(Text-based design files)
[Start of section]
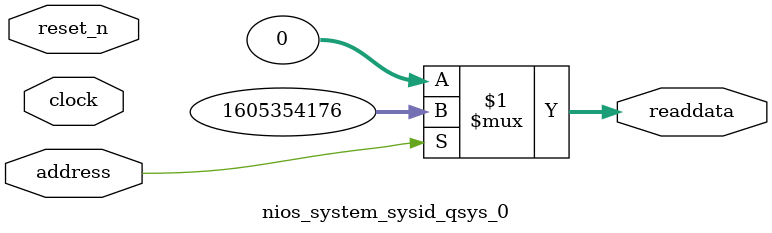
<source format=v>



// synthesis translate_off
`timescale 1ns / 1ps
// synthesis translate_on

// turn off superfluous verilog processor warnings 
// altera message_level Level1 
// altera message_off 10034 10035 10036 10037 10230 10240 10030 

module nios_system_sysid_qsys_0 (
               // inputs:
                address,
                clock,
                reset_n,

               // outputs:
                readdata
             )
;

  output  [ 31: 0] readdata;
  input            address;
  input            clock;
  input            reset_n;

  wire    [ 31: 0] readdata;
  //control_slave, which is an e_avalon_slave
  assign readdata = address ? 1605354176 : 0;

endmodule



</source>
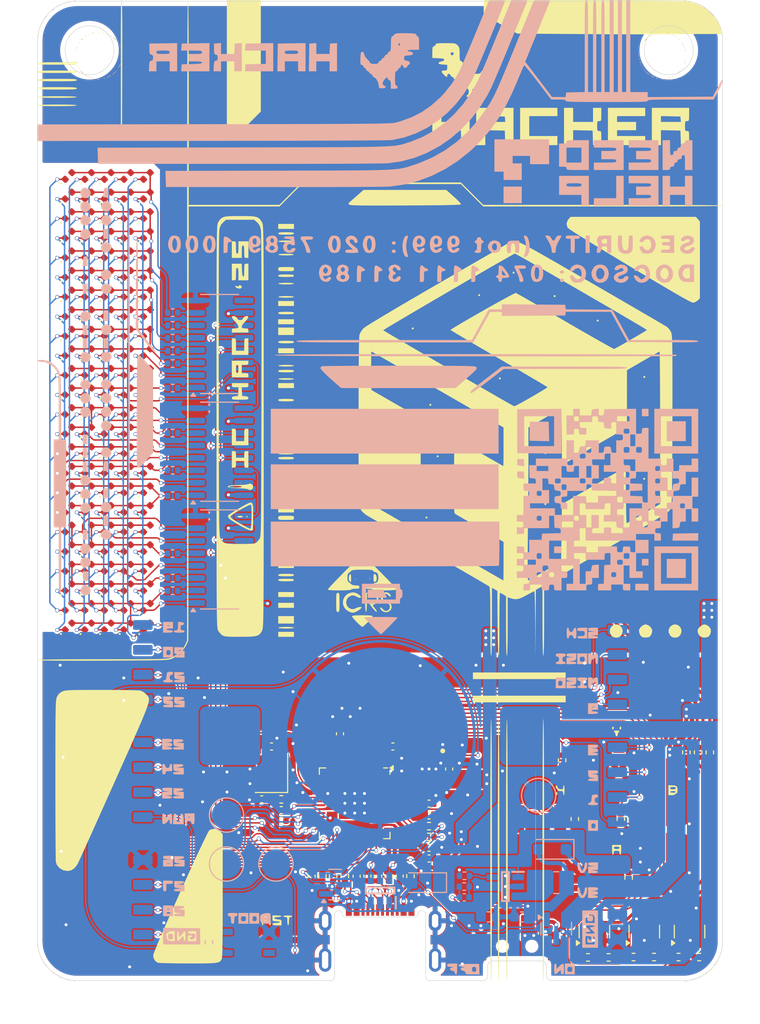
<source format=kicad_pcb>
(kicad_pcb
	(version 20240108)
	(generator "pcbnew")
	(generator_version "8.0")
	(general
		(thickness 1.6)
		(legacy_teardrops no)
	)
	(paper "A4")
	(layers
		(0 "F.Cu" signal)
		(31 "B.Cu" signal)
		(32 "B.Adhes" user "B.Adhesive")
		(33 "F.Adhes" user "F.Adhesive")
		(34 "B.Paste" user)
		(35 "F.Paste" user)
		(36 "B.SilkS" user "B.Silkscreen")
		(37 "F.SilkS" user "F.Silkscreen")
		(38 "B.Mask" user)
		(39 "F.Mask" user)
		(40 "Dwgs.User" user "User.Drawings")
		(41 "Cmts.User" user "User.Comments")
		(42 "Eco1.User" user "User.Eco1")
		(43 "Eco2.User" user "User.Eco2")
		(44 "Edge.Cuts" user)
		(45 "Margin" user)
		(46 "B.CrtYd" user "B.Courtyard")
		(47 "F.CrtYd" user "F.Courtyard")
		(48 "B.Fab" user)
		(49 "F.Fab" user)
		(50 "User.1" user)
		(51 "User.2" user)
		(52 "User.3" user)
		(53 "User.4" user)
		(54 "User.5" user)
		(55 "User.6" user)
		(56 "User.7" user)
		(57 "User.8" user)
		(58 "User.9" user)
	)
	(setup
		(pad_to_mask_clearance 0)
		(allow_soldermask_bridges_in_footprints no)
		(pcbplotparams
			(layerselection 0x00010fc_ffffffff)
			(plot_on_all_layers_selection 0x0000000_00000000)
			(disableapertmacros no)
			(usegerberextensions no)
			(usegerberattributes yes)
			(usegerberadvancedattributes yes)
			(creategerberjobfile yes)
			(dashed_line_dash_ratio 12.000000)
			(dashed_line_gap_ratio 3.000000)
			(svgprecision 4)
			(plotframeref no)
			(viasonmask no)
			(mode 1)
			(useauxorigin no)
			(hpglpennumber 1)
			(hpglpenspeed 20)
			(hpglpendiameter 15.000000)
			(pdf_front_fp_property_popups yes)
			(pdf_back_fp_property_popups yes)
			(dxfpolygonmode yes)
			(dxfimperialunits yes)
			(dxfusepcbnewfont yes)
			(psnegative no)
			(psa4output no)
			(plotreference yes)
			(plotvalue yes)
			(plotfptext yes)
			(plotinvisibletext no)
			(sketchpadsonfab no)
			(subtractmaskfromsilk yes)
			(outputformat 1)
			(mirror no)
			(drillshape 0)
			(scaleselection 1)
			(outputdirectory "Single/")
		)
	)
	(net 0 "")
	(net 1 "+3V3")
	(net 2 "GND")
	(net 3 "/RP2040/XOUT_R")
	(net 4 "/RP2040/XIN")
	(net 5 "VDDA")
	(net 6 "+1V1")
	(net 7 "/RP2040/VBUS{slash}2")
	(net 8 "/LED Matrix/COL0")
	(net 9 "/LED Matrix/ROW0_A")
	(net 10 "/LED Matrix/COL1")
	(net 11 "/LED Matrix/COL2")
	(net 12 "/LED Matrix/COL3")
	(net 13 "/LED Matrix/COL4")
	(net 14 "/LED Matrix/COL5")
	(net 15 "/LED Matrix/COL6")
	(net 16 "/LED Matrix/COL7")
	(net 17 "/LED Matrix/COL8")
	(net 18 "/LED Matrix/COL9")
	(net 19 "/LED Matrix/ROW1_A")
	(net 20 "/LED Matrix/ROW2_A")
	(net 21 "/LED Matrix/ROW3_A")
	(net 22 "/LED Matrix/ROW4_A")
	(net 23 "/LED Matrix/ROW5_A")
	(net 24 "/LED Matrix/ROW6_A")
	(net 25 "/LED Matrix/ROW7_A")
	(net 26 "/LED Matrix/ROW8_A")
	(net 27 "/LED Matrix/ROW9_A")
	(net 28 "/LED Matrix/ROW10_A")
	(net 29 "VBUS")
	(net 30 "/LED Logo/I_K")
	(net 31 "/LED Logo/C_K")
	(net 32 "/LED Logo/H_K")
	(net 33 "/Connectors/CONN_DN")
	(net 34 "/Connectors/CONN_DP")
	(net 35 "/Connectors/CC2")
	(net 36 "/Connectors/CC1")
	(net 37 "/Power/LX")
	(net 38 "+BATT")
	(net 39 "/LED Logo/I_G")
	(net 40 "/LED Logo/I_D")
	(net 41 "/LED Logo/C_D")
	(net 42 "/LED Logo/C_G")
	(net 43 "/LED Logo/H_G")
	(net 44 "/LED Logo/H_D")
	(net 45 "/RP2040/FLASH_CS")
	(net 46 "/RP2040/BOOTSEL")
	(net 47 "/Connectors/TVS_DN")
	(net 48 "/Connectors/DN")
	(net 49 "/Connectors/DP")
	(net 50 "/Power/FB")
	(net 51 "/LED Logo/LOGO_H")
	(net 52 "/LED Logo/LOGO_C")
	(net 53 "/LED Logo/LOGO_I")
	(net 54 "/RP2040/BTN1")
	(net 55 "/RP2040/BTN2")
	(net 56 "/Power/BATT_RAW")
	(net 57 "/RP2040/SWCLK")
	(net 58 "/RP2040/SWD")
	(net 59 "/LED Matrix/ROW0")
	(net 60 "/LED Matrix/CLK")
	(net 61 "/LED Matrix/ROW3")
	(net 62 "/LED Matrix/RCLK")
	(net 63 "/LED Matrix/ROW6")
	(net 64 "/LED Matrix/ROW7")
	(net 65 "/LED Matrix/ROW5")
	(net 66 "/LED Matrix/ROW1")
	(net 67 "/LED Matrix/ROW4")
	(net 68 "/LED Matrix/ROW2")
	(net 69 "/LED Matrix/DIN")
	(net 70 "/LED Matrix/~{OE}")
	(net 71 "/LED Matrix/ROW9")
	(net 72 "/LED Matrix/ROW8")
	(net 73 "/LED Matrix/ROW10")
	(net 74 "/RP2040/FLASH_D3")
	(net 75 "/RP2040/FLASH_D2")
	(net 76 "/RP2040/FLASH_D1")
	(net 77 "/RP2040/FLASH_D0")
	(net 78 "/RP2040/FLASH_SCK")
	(net 79 "/RP2040/XOUT")
	(net 80 "/LED Matrix/DIN2")
	(net 81 "/LED Matrix/DIN3")
	(net 82 "/Power/OUT")
	(net 83 "/LED Matrix/ROW11")
	(net 84 "/LED Matrix/ROW11_A")
	(net 85 "unconnected-(U2-QA-Pad15)")
	(net 86 "unconnected-(J7-SBU1-PadA8)")
	(net 87 "unconnected-(J7-SBU2-PadB8)")
	(net 88 "/Connectors/TVS_DP")
	(net 89 "unconnected-(J8-+-Pad1a)")
	(net 90 "/Connectors/GPIO29")
	(net 91 "/Connectors/GPIO1")
	(net 92 "/Connectors/GPIO28")
	(net 93 "/Connectors/GPIO21")
	(net 94 "/Connectors/GPIO23")
	(net 95 "/Connectors/GPIO26")
	(net 96 "/Connectors/GPIO9")
	(net 97 "/Connectors/GPIO25")
	(net 98 "/Connectors/GPIO19")
	(net 99 "/Connectors/GPIO20")
	(net 100 "/Connectors/GPIO27")
	(net 101 "/Connectors/GPIO24")
	(net 102 "/Connectors/GPIO3")
	(net 103 "/Connectors/GPIO22")
	(net 104 "/Connectors/GPIO0")
	(net 105 "/Connectors/GPIO2")
	(net 106 "/RP2040/RUN")
	(net 107 "/RP2040/BTN3")
	(net 108 "+5V")
	(net 109 "/RP2040/BTN0")
	(net 110 "/Connectors/GPIO11")
	(net 111 "/Connectors/GPIO8")
	(net 112 "/Connectors/GPIO10")
	(net 113 "unconnected-(SW7-A-Pad3)")
	(net 114 "unconnected-(U1-QA-Pad15)")
	(net 115 "unconnected-(U3-QH'-Pad9)")
	(net 116 "unconnected-(U4-GPIO7-Pad9)")
	(net 117 "unconnected-(U4-GPIO12-Pad15)")
	(net 118 "unconnected-(U4-GPIO14-Pad17)")
	(net 119 "unconnected-(U4-GPIO13-Pad16)")
	(footprint "LED_SMD:LED_0402_1005Metric" (layer "F.Cu") (at 120.157053 105.842947 45))
	(footprint "LED_SMD:LED_0402_1005Metric" (layer "F.Cu") (at 126.157053 105.842947 45))
	(footprint "badge_footprints:TS-1089S" (layer "F.Cu") (at 166.25 133.5))
	(footprint "LED_SMD:LED_0402_1005Metric" (layer "F.Cu") (at 120.157053 75.842947 45))
	(footprint "LED_SMD:LED_0402_1005Metric" (layer "F.Cu") (at 126.157053 97.842947 45))
	(footprint "LED_SMD:LED_0402_1005Metric" (layer "F.Cu") (at 120.157053 85.842947 45))
	(footprint "LED_SMD:LED_0402_1005Metric" (layer "F.Cu") (at 118.157053 85.842947 45))
	(footprint "Resistor_SMD:R_0402_1005Metric" (layer "F.Cu") (at 174.6 133.5 -90))
	(footprint "LED_SMD:LED_0402_1005Metric" (layer "F.Cu") (at 124.157053 93.842947 45))
	(footprint "LED_SMD:LED_0402_1005Metric" (layer "F.Cu") (at 120.157053 83.842947 45))
	(footprint "LED_SMD:LED_0402_1005Metric" (layer "F.Cu") (at 124.157053 73.842947 45))
	(footprint "LED_SMD:LED_0402_1005Metric" (layer "F.Cu") (at 122.157053 85.842947 45))
	(footprint "LED_SMD:LED_0402_1005Metric" (layer "F.Cu") (at 126.157053 99.842947 45))
	(footprint "LED_SMD:LED_0402_1005Metric" (layer "F.Cu") (at 124.157053 95.842947 45))
	(footprint "LED_SMD:LED_0402_1005Metric" (layer "F.Cu") (at 126.157053 113.842947 45))
	(footprint "LED_SMD:LED_0402_1005Metric" (layer "F.Cu") (at 122.157053 71.842947 45))
	(footprint "Resistor_SMD:R_0402_1005Metric" (layer "F.Cu") (at 171.25 147.6375))
	(footprint "LED_SMD:LED_0402_1005Metric" (layer "F.Cu") (at 120.157053 107.842947 45))
	(footprint "LED_SMD:LED_0402_1005Metric" (layer "F.Cu") (at 124.157053 113.842947 45))
	(footprint "LED_SMD:LED_0402_1005Metric" (layer "F.Cu") (at 122.157053 67.842947 45))
	(footprint "LED_SMD:LED_0402_1005Metric" (layer "F.Cu") (at 118.157053 101.842947 45))
	(footprint "LED_SMD:LED_0402_1005Metric" (layer "F.Cu") (at 120.157053 93.842947 45))
	(footprint "LED_SMD:LED_0402_1005Metric" (layer "F.Cu") (at 120.157053 81.842947 45))
	(footprint "Capacitor_SMD:C_0402_1005Metric" (layer "F.Cu") (at 149.8 139.3375 -90))
	(footprint "LED_SMD:LED_0402_1005Metric" (layer "F.Cu") (at 118.157053 107.842947 45))
	(footprint "Resistor_SMD:R_0402_1005Metric" (layer "F.Cu") (at 183.7 126.7 -90))
	(footprint "Resistor_SMD:R_0402_1005Metric" (layer "F.Cu") (at 175.9 147.6))
	(footprint "LED_SMD:LED_0402_1005Metric" (layer "F.Cu") (at 156.079978 91.7575 -30))
	(footprint "badge_footprints:TS-1089S" (layer "F.Cu") (at 172.25 127.5))
	(footprint "LED_SMD:LED_0402_1005Metric" (layer "F.Cu") (at 118.157053 73.842947 45))
	(footprint "LED_SMD:LED_0402_1005Metric" (layer "F.Cu") (at 155.679978 103.2575 -30))
	(footprint "Resistor_SMD:R_0402_1005Metric" (layer "F.Cu") (at 153.1 139.3375 -90))
	(footprint "Capacitor_SMD:C_0402_1005Metric" (layer "F.Cu") (at 155 131.9375))
	(footprint "LED_SMD:LED_0402_1005Metric" (layer "F.Cu") (at 120.157053 99.842947 45))
	(footprint "LED_SMD:LED_0402_1005Metric" (layer "F.Cu") (at 124.157053 71.842947 45))
	(footprint "Package_TO_SOT_SMD:SOT-23" (layer "F.Cu") (at 177 145 90))
	(footprint "LED_SMD:LED_0402_1005Metric" (layer "F.Cu") (at 118.157053 109.842947 45))
	(footprint "Capacitor_SMD:C_0402_1005Metric" (layer "F.Cu") (at 139.9 132.6 180))
	(footprint "Capacitor_SMD:C_0402_1005Metric" (layer "F.Cu") (at 147.6 139.3475 -90))
	(footprint "LED_SMD:LED_0402_1005Metric" (layer "F.Cu") (at 160.479978 94.3575 -30))
	(footprint "Resistor_SMD:R_0402_1005Metric" (layer "F.Cu") (at 178 147.6))
	(footprint "Package_TO_SOT_SMD:SOT-23" (layer "F.Cu") (at 181.625 145 90))
	(footprint "LED_SMD:LED_0402_1005Metric" (layer "F.Cu") (at 163.179978 89.0575 -30))
	(footprint "LED_SMD:LED_0402_1005Metric"
		(layer "F.Cu")
		(uuid "3af5e1ad-2d89-46fa-a508-e314c060efc1")
		(at 151.379978 89.0575 -30)
		(descr "LED SMD 0402 (1005 Metric), square (rectangular) end terminal, IPC_7351 nominal, (Body size source: http://www.tortai-tech.com/upload/download/2011102023233369053.pdf), generated with kicad-footprint-generator")
		(tags "LED")
		(property "Reference" "D123"
			(at 0 -1.17 150)
			(layer "F.SilkS")
			(hide yes)
			(uuid "b7edbac0-caef-4fe5-9739-be4c29c779c7")
			(effects
				(font
					(size 1 1)
					(thickness 0.15)
				)
			)
		)
		(property "Value" "ORANGE"
			(at 0 1.17 
... [2176509 chars truncated]
</source>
[End of section]
▸ REQUIRED WORK:
Look for the string "Courtyard" in the entries above. Copy every line that has it.

▸ EXERCISE ANSWER:
		(46 "B.CrtYd" user "B.Courtyard")
		(47 "F.CrtYd" user "F.Courtyard")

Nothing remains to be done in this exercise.